A política “Covid zero” de Xi aumentou realmente o seu controlo sobre o povo chinês, mas não sobre o vírus. Por conseguinte, durante os últimos três anos, os funcionários chineses concentraram-se em testes em massa, na construção de centros de quarentena, desumanos e inúteis, no controlo dos movimentos das pessoas, incluindo a soldadura das portas às entradas dos apartamentos, e em confiar numa aplicação de saúde obrigatória para localizar o paradeiro de todos.

Entretanto, não se fez o suficiente para preparar o sistema de saúde do país para a reabertura. Não foram construídos novos hospitais, e os medicamentos cruciais não foram reabastecidos. De acordo com o Wall Street Journal, em 2021, o número de camas hospitalares na China aumentou menos de 4% em relação a um ano antes.

Já em meados de Novembro, Xi ainda insistia publicamente que a sua política de “Covid zero” era para manter.

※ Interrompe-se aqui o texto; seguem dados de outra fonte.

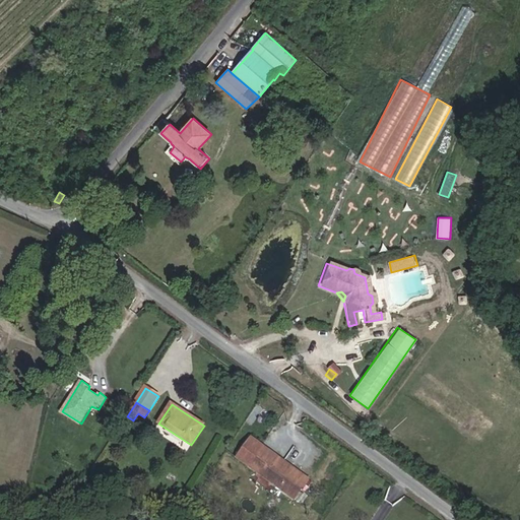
[(291,470),(264,450),(261,453),(248,444),(237,458),(258,473),(263,465),(270,470),(265,478),(294,500),(309,480),(293,468),(291,470)]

Assim, quando de repente abandonou essa política, os seus subalternos lutaram para cumprir a ordem. A falta de preparação para a reabertura é evidente, uma vez que o excesso de doentes tem sobrecarregado o sistema de saúde do país, e há escassez até mesmo de medicamentos básicos para o frio e a febre. Mas sem imprensa livre e sem eleições, não existem mecanismos para responsabilizar Xi e os seus subalternos.

E mesmo considerando que a “imprensa livre” também é um mito no Ocidente, como temos, infelizmente, constatado nos últimos anos, a verdade é que o acesso a informação é muito menos controlado pelos estados deste lado do mundo do que é na China. E há na Europa e nas Américas cada vez mais públicos que estão orientados para canais alternativos à imprensa mainstream. Por enquanto.

Mas o povo chinês não é o único que sofre com as políticas destrutivas de Xi. Pequim anunciou que, no início de Janeiro, eliminaria todas as medidas de quarentena Covid-19 para viajantes internacionais e nacionais. Funcionários e peritos de saúde pública fora da China advertiram que o país é um terreno “ideal” para a criação de variantes de risco, devido à forma como foi abrigada das ondas anteriores e tem um baixo consumo de vacinas. Se uma nova e mais arriscada variante surgir e for transportada para o resto do mundo por viajantes chineses ou por aqueles que viajaram para a China, ela terá “o potencial de enviar o mundo de volta à estaca zero na sua luta contra o vírus”.

A China proclama frequentemente que o seu sistema político de partido único é muito mais eficiente e capaz de lidar com desafios como uma pandemia do que as democracias ocidentais. A má gestão do governo chinês em relação à Covid nos últimos três anos e o caos da sua actual reabertura têm exposto essa afirmação de superioridade como uma mentira. Total.